School of Sociology and Social Policy
Brexit and its impact on Diversity and Community Relations in Northern Towns
Responsive Mode Impact Fund
This project seeks to establish a Commission on Diversity in Northern Towns that will facilitate dialogue and knowledge transfers between key stakeholders in the region in academia, local government and civil society. The project furthermore seeks to strengthen civil society by building links between local and national charities.

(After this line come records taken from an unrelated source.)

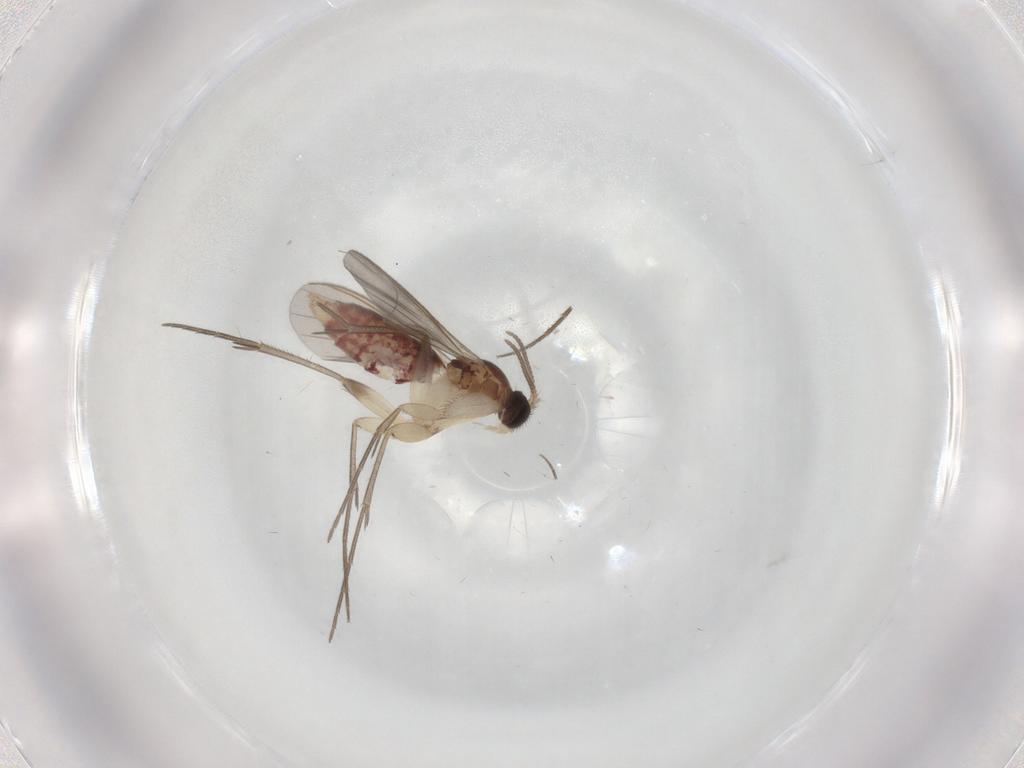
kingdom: Animalia
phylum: Arthropoda
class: Insecta
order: Diptera
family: Mycetophilidae
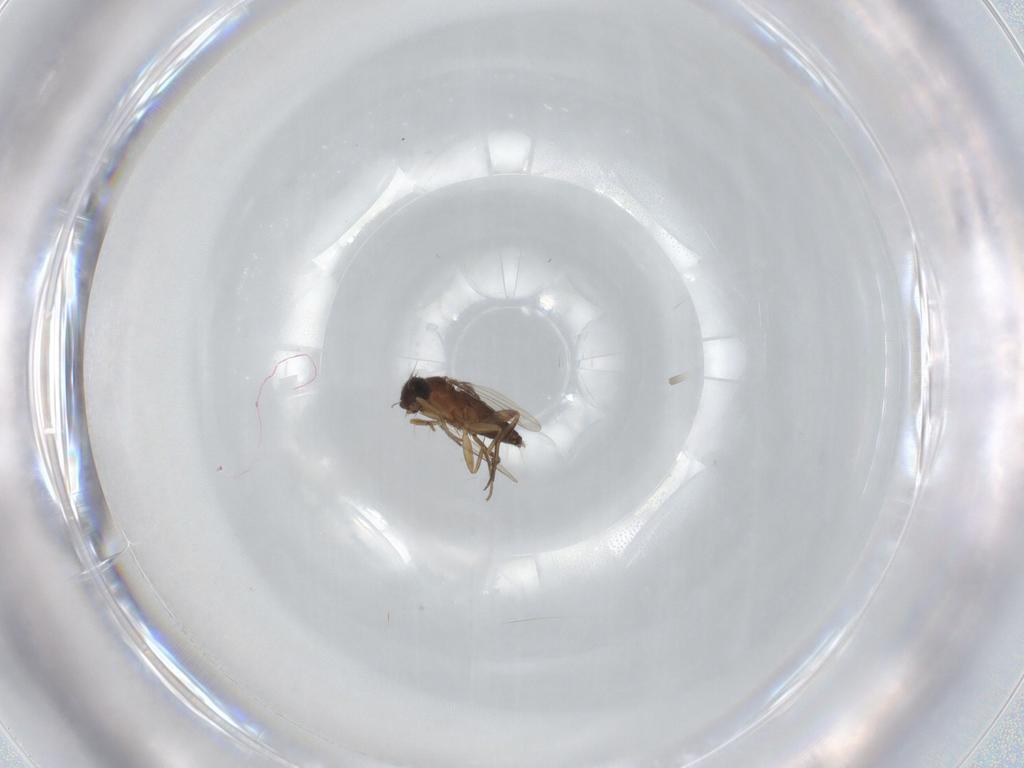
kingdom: Animalia
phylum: Arthropoda
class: Insecta
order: Diptera
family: Phoridae
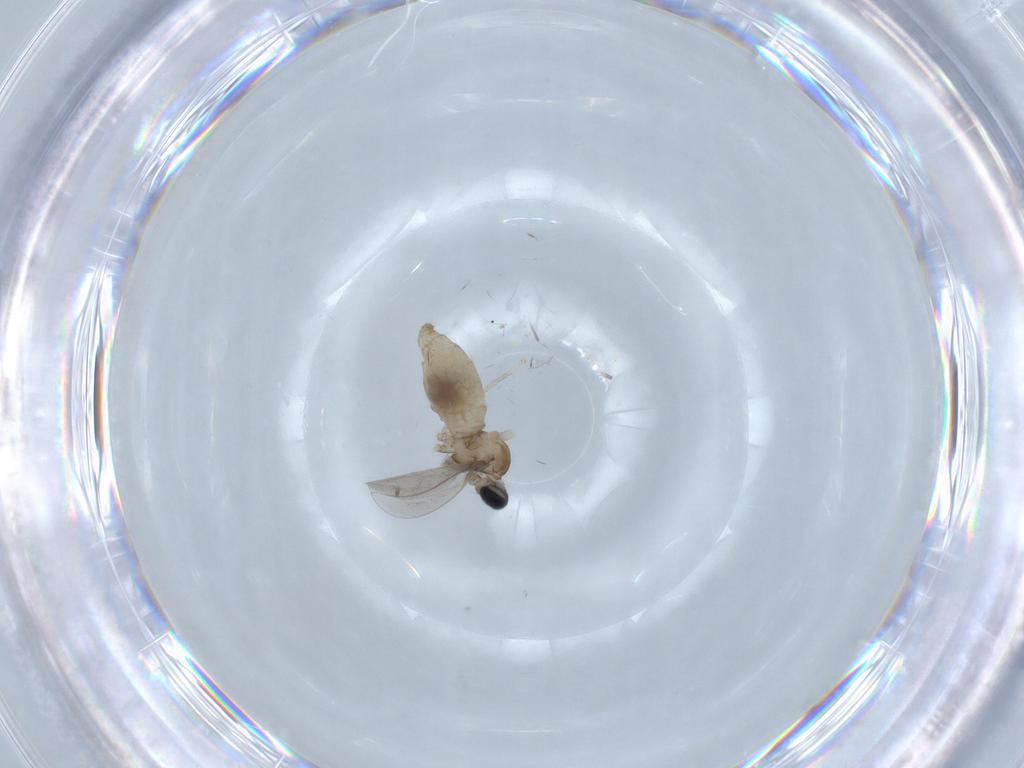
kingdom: Animalia
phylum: Arthropoda
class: Insecta
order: Diptera
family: Cecidomyiidae
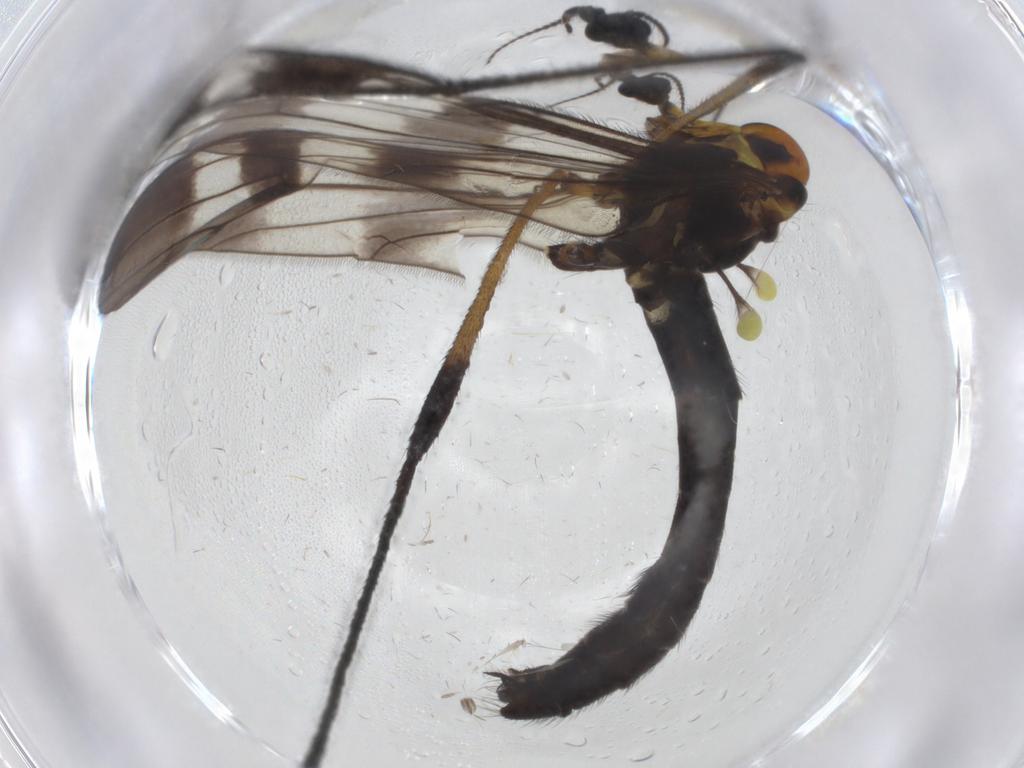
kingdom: Animalia
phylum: Arthropoda
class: Insecta
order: Diptera
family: Limoniidae
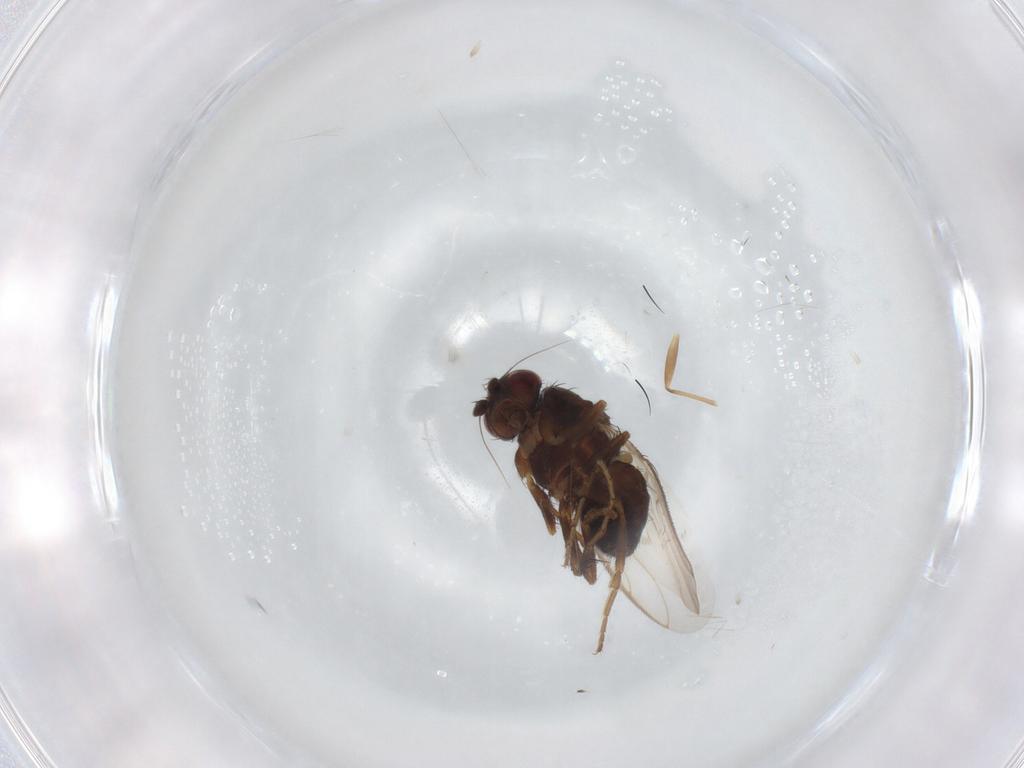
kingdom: Animalia
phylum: Arthropoda
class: Insecta
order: Diptera
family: Sphaeroceridae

The commission will examine the challenges that he Brexit vote and the upcoming negotiations on leaving the European Union bring to diverse communities in the North of England. It is thought that migration and race issues in the Brexit vote have increased tensions between White British, British BAME groups, and Central and Eastern European migrants, Roma people, opr other foreign EU nationals, and we hypothesise this may signal the end of the long established post-war settlement based on a vision of Britain as an open, diverse, multi-racial society, built on manageable immigration. The recently published Casey Review: A Review into Opportunity and Integration (Dept. for Communities and Local Government) has also called for a renewed inquiry into British multi-ethnic communities. Working closely with key civil society organisations, the Runnymede Trust and New Europeans, town council representatives and the Office of the Police and Crime Commissioner, West Yorkshire, JUST Yorkshire, and Stop Hate UK, the project will focus on the complex community relations in West Yorkshire and will inform the stakeholders during the first months of negotiations following the triggering of Article 50 when impact is greater. The Centre for Race and Ethnic Studies in the School of Sociology and Social Policy at the University of Leeds hosts the commission.